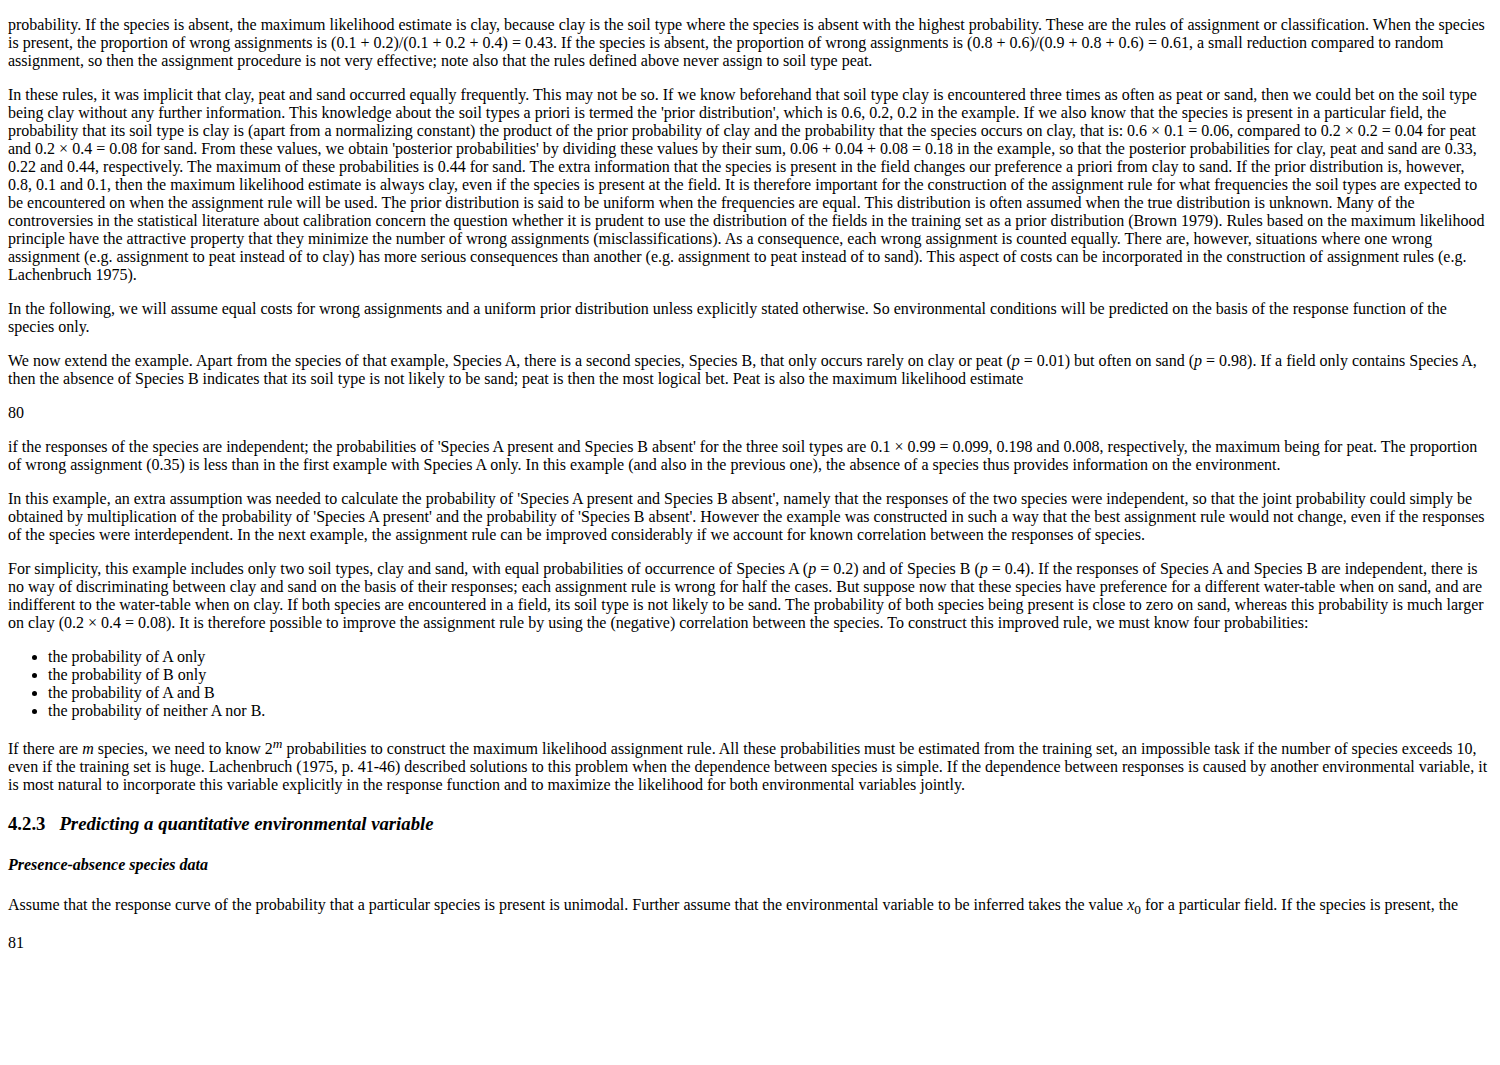probability. If the species is absent, the maximum likelihood estimate is clay, because clay is the soil type where the species is absent with the highest probability. These are the rules of assignment or classification. When the species is present, the proportion of wrong assignments is (0.1 + 0.2)/(0.1 + 0.2 + 0.4) = 0.43. If the species is absent, the proportion of wrong assignments is (0.8 + 0.6)/(0.9 + 0.8 + 0.6) = 0.61, a small reduction compared to random assignment, so then the assignment procedure is not very effective; note also that the rules defined above never assign to soil type peat.
In these rules, it was implicit that clay, peat and sand occurred equally frequently. This may not be so. If we know beforehand that soil type clay is encountered three times as often as peat or sand, then we could bet on the soil type being clay without any further information. This knowledge about the soil types a priori is termed the 'prior distribution', which is 0.6, 0.2, 0.2 in the example. If we also know that the species is present in a particular field, the probability that its soil type is clay is (apart from a normalizing constant) the product of the prior probability of clay and the probability that the species occurs on clay, that is: 0.6 × 0.1 = 0.06, compared to 0.2 × 0.2 = 0.04 for peat and 0.2 × 0.4 = 0.08 for sand. From these values, we obtain 'posterior probabilities' by dividing these values by their sum, 0.06 + 0.04 + 0.08 = 0.18 in the example, so that the posterior probabilities for clay, peat and sand are 0.33, 0.22 and 0.44, respectively. The maximum of these probabilities is 0.44 for sand. The extra information that the species is present in the field changes our preference a priori from clay to sand. If the prior distribution is, however, 0.8, 0.1 and 0.1, then the maximum likelihood estimate is always clay, even if the species is present at the field. It is therefore important for the construction of the assignment rule for what frequencies the soil types are expected to be encountered on when the assignment rule will be used. The prior distribution is said to be uniform when the frequencies are equal. This distribution is often assumed when the true distribution is unknown. Many of the controversies in the statistical literature about calibration concern the question whether it is prudent to use the distribution of the fields in the training set as a prior distribution (Brown 1979). Rules based on the maximum likelihood principle have the attractive property that they minimize the number of wrong assignments (misclassifications). As a consequence, each wrong assignment is counted equally. There are, however, situations where one wrong assignment (e.g. assignment to peat instead of to clay) has more serious consequences than another (e.g. assignment to peat instead of to sand). This aspect of costs can be incorporated in the construction of assignment rules (e.g. Lachenbruch 1975).
In the following, we will assume equal costs for wrong assignments and a uniform prior distribution unless explicitly stated otherwise. So environmental conditions will be predicted on the basis of the response function of the species only.
We now extend the example. Apart from the species of that example, Species A, there is a second species, Species B, that only occurs rarely on clay or peat (p = 0.01) but often on sand (p = 0.98). If a field only contains Species A, then the absence of Species B indicates that its soil type is not likely to be sand; peat is then the most logical bet. Peat is also the maximum likelihood estimate
80
if the responses of the species are independent; the probabilities of 'Species A present and Species B absent' for the three soil types are 0.1 × 0.99 = 0.099, 0.198 and 0.008, respectively, the maximum being for peat. The proportion of wrong assignment (0.35) is less than in the first example with Species A only. In this example (and also in the previous one), the absence of a species thus provides information on the environment.
In this example, an extra assumption was needed to calculate the probability of 'Species A present and Species B absent', namely that the responses of the two species were independent, so that the joint probability could simply be obtained by multiplication of the probability of 'Species A present' and the probability of 'Species B absent'. However the example was constructed in such a way that the best assignment rule would not change, even if the responses of the species were interdependent. In the next example, the assignment rule can be improved considerably if we account for known correlation between the responses of species.
For simplicity, this example includes only two soil types, clay and sand, with equal probabilities of occurrence of Species A (p = 0.2) and of Species B (p = 0.4). If the responses of Species A and Species B are independent, there is no way of discriminating between clay and sand on the basis of their responses; each assignment rule is wrong for half the cases. But suppose now that these species have preference for a different water-table when on sand, and are indifferent to the water-table when on clay. If both species are encountered in a field, its soil type is not likely to be sand. The probability of both species being present is close to zero on sand, whereas this probability is much larger on clay (0.2 × 0.4 = 0.08). It is therefore possible to improve the assignment rule by using the (negative) correlation between the species. To construct this improved rule, we must know four probabilities:
the probability of A only
the probability of B only
the probability of A and B
the probability of neither A nor B.
If there are m species, we need to know 2m probabilities to construct the maximum likelihood assignment rule. All these probabilities must be estimated from the training set, an impossible task if the number of species exceeds 10, even if the training set is huge. Lachenbruch (1975, p. 41-46) described solutions to this problem when the dependence between species is simple. If the dependence between responses is caused by another environmental variable, it is most natural to incorporate this variable explicitly in the response function and to maximize the likelihood for both environmental variables jointly.
4.2.3 Predicting a quantitative environmental variable
Presence-absence species data
Assume that the response curve of the probability that a particular species is present is unimodal. Further assume that the environmental variable to be inferred takes the value x0 for a particular field. If the species is present, the
81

------------------------

**Problem statement:** In the material above, how many lines include the word "most"? Answer with the number only.

**Response below:** 2